Ich versuche seit einigen Wochen meine fast 300.- EUR die ich E/April
überwiesen habe zurückzubekommen. Zusagen für die Rückzahlung gab es schon, aber die massive Hinhaltetaktik ist mir nicht geheuer.

Ich tu den Jungs allerdings nicht den Gefallen, ihre teure Hotline anzurufen. Hingegen sammle ich alle Mails und Faxe um Beweismaterial zu haben.

Mittlerweile schalte ich meinen Rechtsschutz ein und werde dann auch meinen Anwalt bitten zusätzlich Anzeige zu erstatten.

Es gibt wohl für alle die einen Rechtsschutz haben einen interessanten Hinweis: 

Lt. Aussage meines Rechtsschutzes wird der Selbstbehalt nur dann fällig, wenn man in dieser Sache unterliegt.

Das ist m.E. nicht zu erwarten, da man die Leute ja sonst zwingen würde ihr Geld zu verschenken.

(Unter dieser logischen Annahme müsste man auch bei entsprechendem Betrag ohne Rechtsschutz auf CE losgehen können)

Also - zumindest wer einen Rechtsschutz hat sollte sich entsprechend informieren ob o.g. gleichfalls zutrifft und sich nach Deckungszusage einen Rechtsanwalt nehmen um diesen Typen das Handwek zu legen.

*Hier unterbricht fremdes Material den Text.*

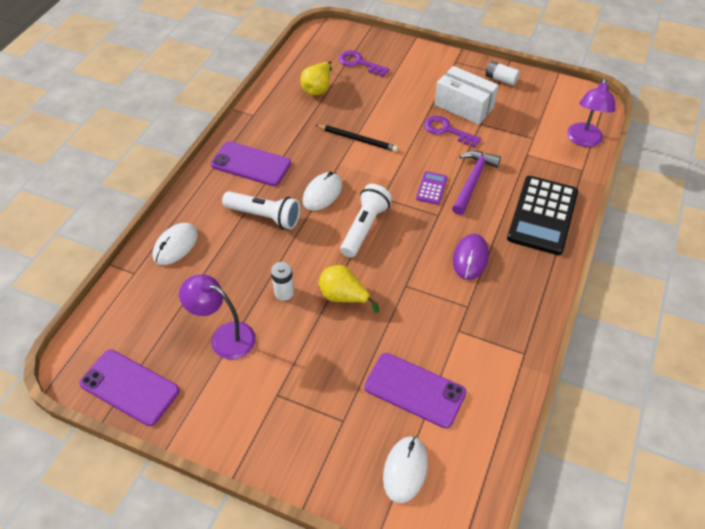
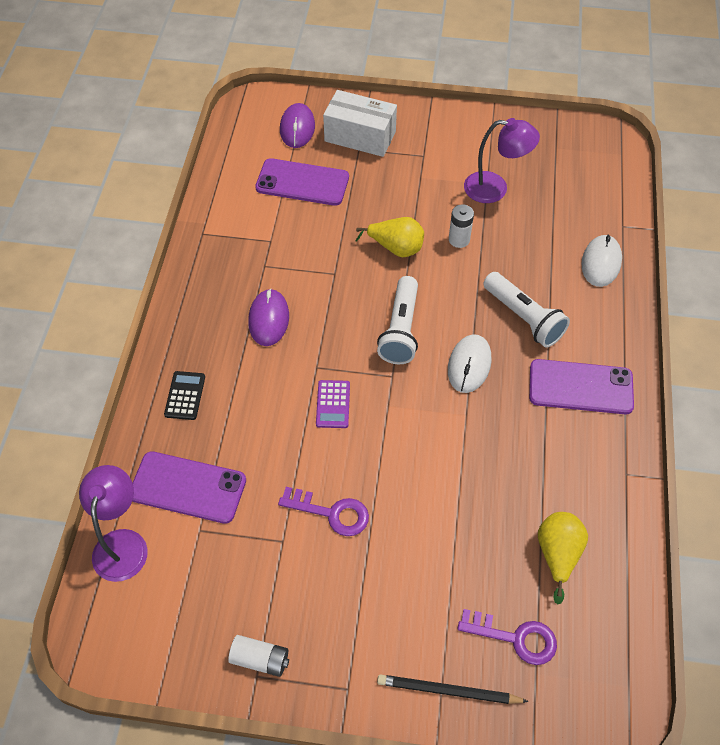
camera: 165 degrees right, 5 degrees up
(130, 387) = (553, 135): purple phone -> purple phone (188, 487)
(264, 216) = (523, 318): white flashlight -> white flashlight turned 135 degrees counterclockwise
(357, 139) = (456, 463): black pencil -> black pencil (448, 691)
(405, 470) = (297, 128): white mouse -> purple mouse
(464, 106) = (314, 573): white box -> white box (360, 136)
(473, 181) = (280, 429): purple hammer -> none
(542, 215) = (185, 396): black calculator -> black calculator, size x0.45

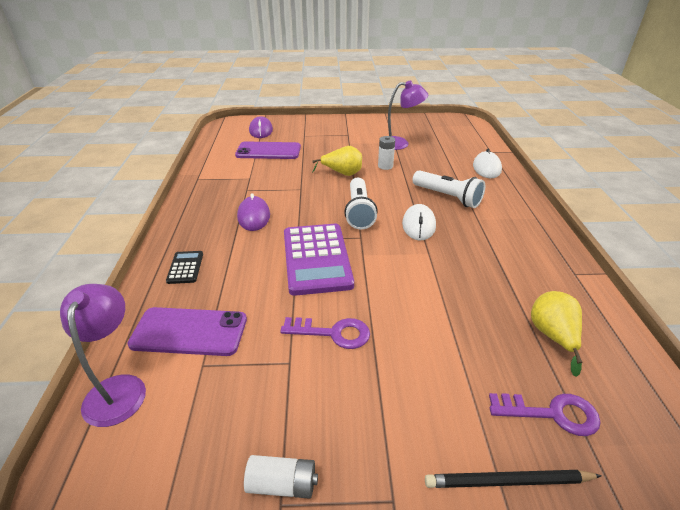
camera: 10 degrees left, 20 degrees down
(333, 404) = (316, 259): purple calculator -> purple calculator, size x2.21
(360, 136) = (303, 130): white box -> none
(580, 387) = (509, 228): purple phone -> none

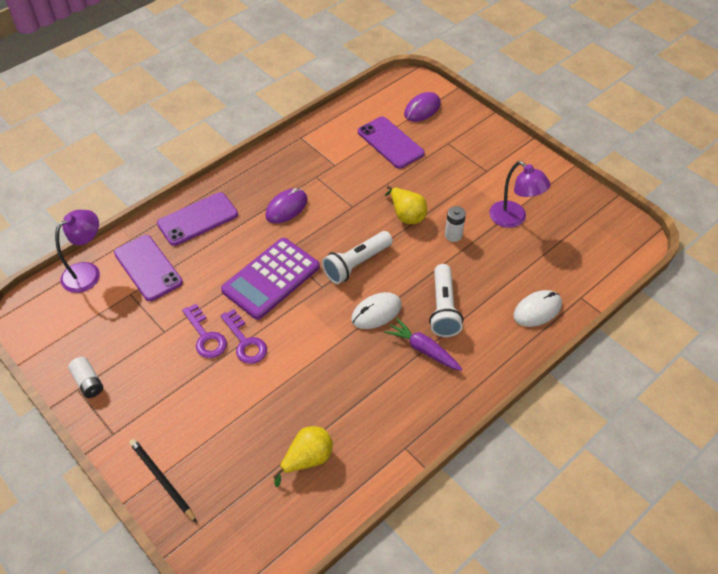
camera: 50 degrees right, 15 degrees up
(185, 267) = (197, 219): black calculator -> purple phone
(478, 221) = (423, 349): none -> purple carrot
(552, 413) = (230, 484): purple key -> purple key (245, 342)

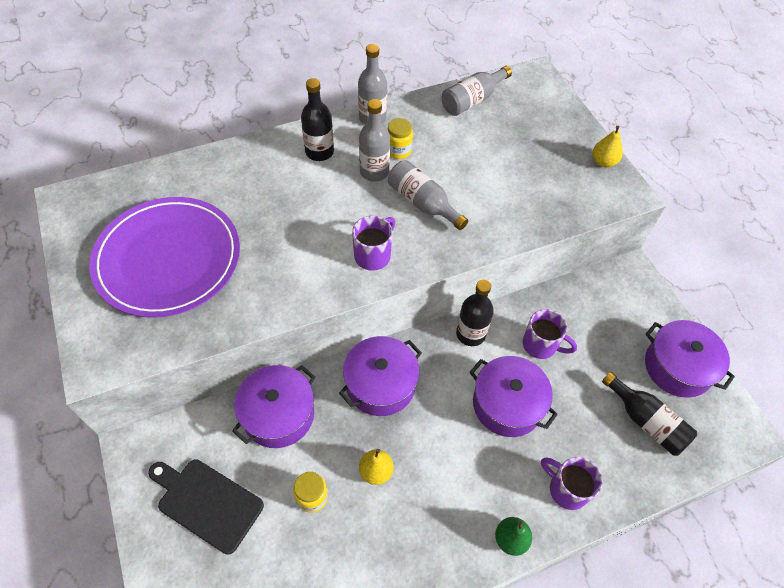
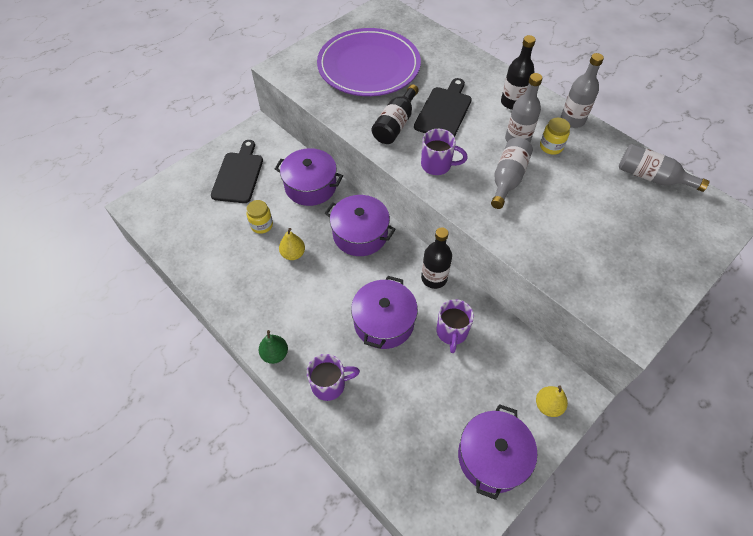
camera: 70 degrees right, 0 degrees up
(295, 215) = (444, 111): none -> black cutting board
(567, 489) = (329, 384): purple mug -> purple mug turned 60 degrees clockwise
(603, 162) = (659, 299): yellow pear -> yellow pear (548, 405)
(646, 421) = (419, 437): black bottle -> black bottle (395, 124)

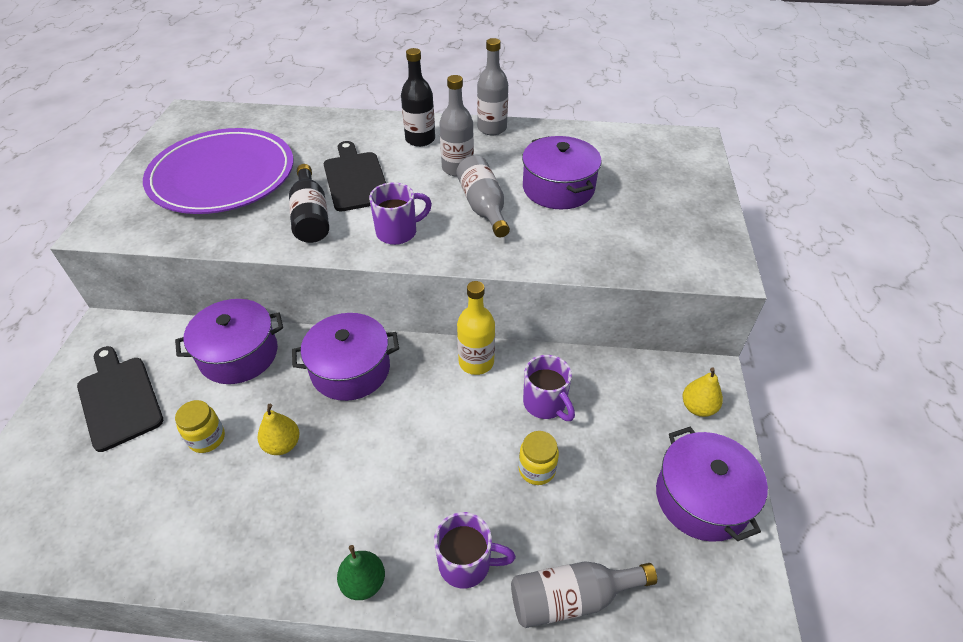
camera: 40 degrees left, 10 degrees down
(329, 384) = (466, 563): purple mug -> purple mug turned 60 degrees clockwise
(384, 322) = (464, 445): purple pot -> purple pot (558, 188)
(434, 278) = (476, 362): black bottle -> yellow bottle
(551, 147) = (495, 159): yellow jar -> yellow jar (537, 469)
(651, 177) = (606, 141): grey bottle -> grey bottle (571, 598)

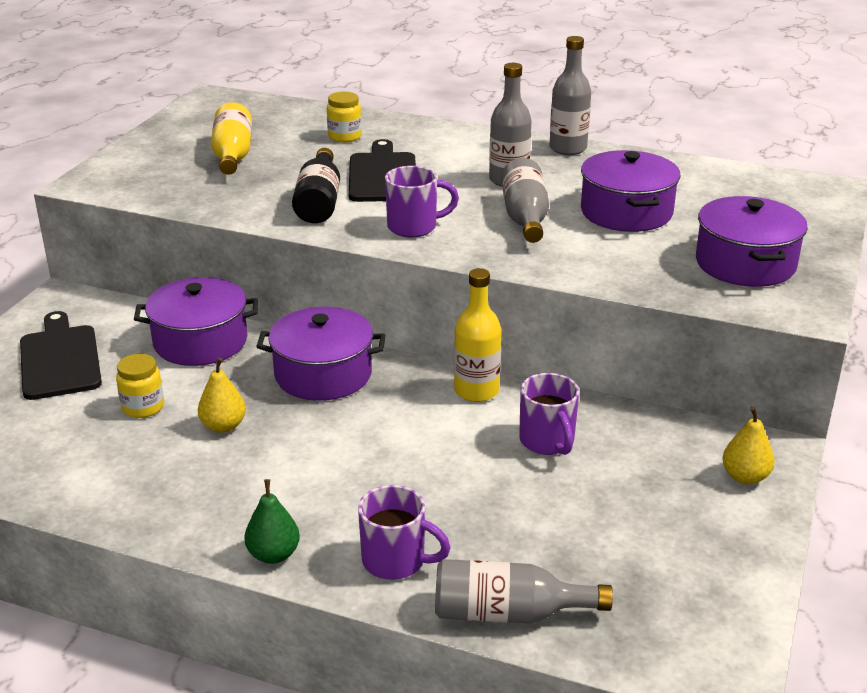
camera: 15 degrees right, 15 degrees down
(222, 176) = (233, 155): purple plate -> yellow bottle
(420, 139) = (474, 149): black bottle -> none
(537, 469) = (512, 497): yellow jar -> yellow jar (345, 137)
(702, 498) = (711, 559): purple pot -> purple pot (745, 263)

Eine weitere Möglichkeit sehe ich auch noch darin, Computerzeitschriften über diese Vorgänge zu informieren (z.B. Chip; Ct´ u.a.). Dies werde ich tun, sobald dieses Thema erledigt ist.

Für die Zukunft war das meine letzte Vorabüberweisung. Höchstens
nochmals per Abbuchungsermächtigung, dann kann man die Sache ganz lässig per Rücküberweisung erledigen.

MfG

noname1


----------



## florre (21 Juni 2003)

Moinsen...

auf www.snakecity.de - und vor allem da im betreffenden Forum http://www.snakecirty.de/board/forumdisplay.php?s=&forumid=8 wirst du ein "paar" Infos und "Gleichgesinnte" finden...

cu
florre


----------



## Devilfrank (22 Juni 2003)

Was doch allein die Ankündigung von Fernsehbesuch so alles bewirken kann...
http://www.dotcomtod.com/modules.php?name=News&file=article&sid=10559


----------